Aucune enquête n’a été ouverte après la parution dans les médias d’informations selon lesquelles des fonctionnaires de police en civil auraient infiltré des mouvements sociaux en utilisant comme couverture des relations sexuelles et intimes. Le ministère de l’Intérieur a fait valoir que ces opérations étaient des activités de renseignement autorisées par le gouvernement et qu’elles étaient toujours classifiées au titre de la Loi sur les secrets officiels.
Deux enquêtes pénales pour offense au sentiment religieux ont été ouvertes contre un journaliste et une humoriste pour des contenus relevant respectivement de la satire politique et de l’humour.

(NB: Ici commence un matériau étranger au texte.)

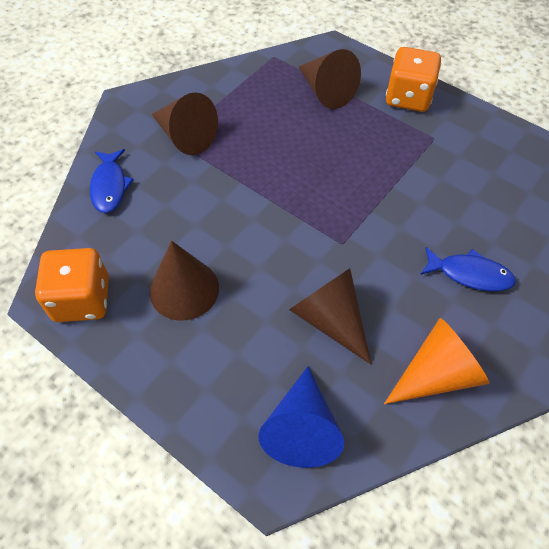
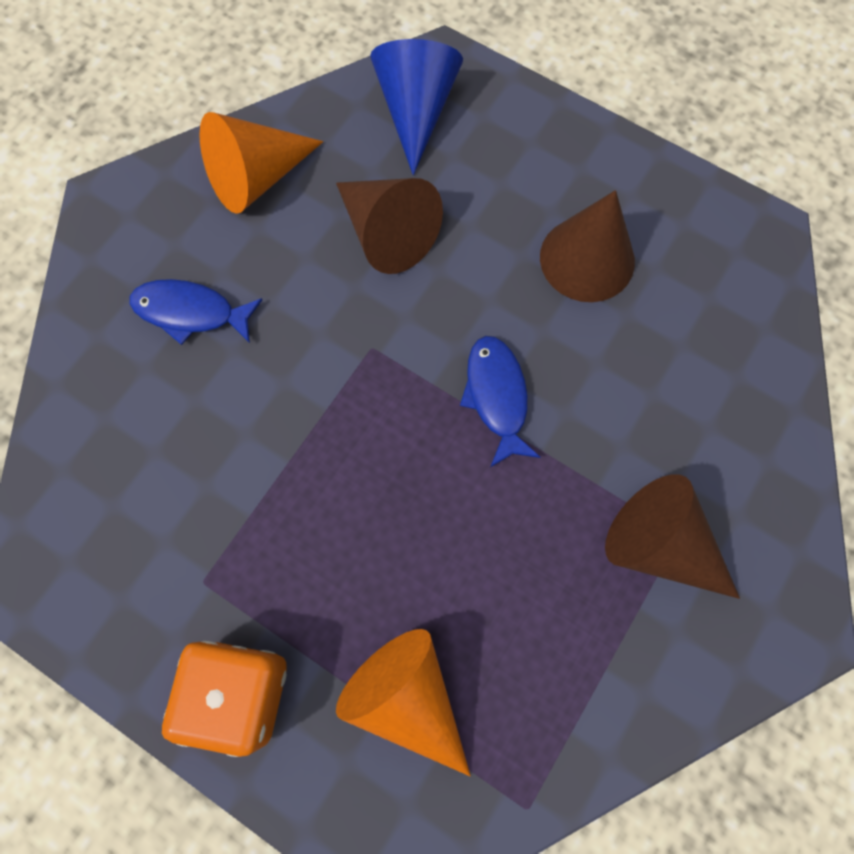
camera: 175 degrees right, 15 degrees up
(82, 299) = (718, 234): orange dice -> none
(110, 186) = (753, 422): blue fish -> blue fish (497, 396)
(326, 91) = (407, 697): brown cone -> orange cone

TRANSFERTS D’ARMES IRRESPONSABLES
En décembre, le gouvernement a annoncé avoir suspendu depuis octobre la délivrance de nouvelles licences d’exportation d’armes et d’équipements militaires vers Israël. D’après des données mises à la disposition du public, au premier semestre 2023, l’Espagne a accordé 22 autorisations de transfert d’armes vers Israël, d’une valeur de plus de 44 millions d’euros.
DISCRIMINATION
Selon des données officielles publiées au cours de l’année, 2040 crimes de haine ont été signalés en 2022, dont 45,3 % étaient motivés par des considérations racistes ou xénophobes.
IMPUNITÉ
En septembre, Julio Pacheco, victime de torture pendant la dictature franquiste, a été entendu en tant que plaignant par une juge espagnole, une première en Espagne. Il a décrit en détail sa détention ainsi que les tortures qu’il avait subies en 1975 à l’ancienne Direction générale de la sécurité, située à Madrid. Sa femme, Rosa García Alcón, qui avait également été arrêtée et torturée, a été entendue en qualité de témoin.

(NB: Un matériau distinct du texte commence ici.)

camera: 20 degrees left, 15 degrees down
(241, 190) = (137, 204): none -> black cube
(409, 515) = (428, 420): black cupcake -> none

En octobre, un juge a clos l’enquête sur la plainte déposée par Carles Vallejo concernant les tortures qu’il aurait subies entre 1979 et 1980 au poste de police de Via Laietana, à Barcelone. Un recours a été formé contre cette décision.
Une proposition de loi d’amnistie contenait des dispositions préoccupantes, laissant notamment craindre que des cas de recours excessif à la force de la part de la police puissent être couverts par la loi et que les droits des victimes ne soient pas suffisamment protégés.
DROIT À UN ENVIRONNEMENT SAIN
L’Espagne a vécu son troisième été le plus chaud jamais enregistré et l’Institut de santé Carlos III a estimé que, pour la période allant de janvier à septembre, 6 799 décès pouvaient être imputés à la chaleur. Les canicules, associées à de longs épisodes de sécheresse et exacerbées par le réchauffement climatique, ont accru l’intensité et la propagation des feux de forêt ; 84 939 hectares ont ainsi été ravagés par les flammes.
Une nouvelle version du plan national intégré en matière d’énergie et de climat prévoyait, à l’horizon 2030, jusqu’à 32 % de réduction des émissions de gaz à effet de serre par rapport à 1990. Cet objectif était bien en deçà de la réduction de 43 % précédemment annoncée par le gouvernement.
En juin, la Cour suprême, appelée à se prononcer sur une action intentée en 2021 contre le gouvernement pour son manque d’ambition dans la lutte contre le changement climatique, a tranché en faveur du gouvernement. Cet arrêt ne prenait pas en compte les obligations internationales de l’Espagne au regard des droits humains ni le besoin urgent d’intensifier l’action climatique.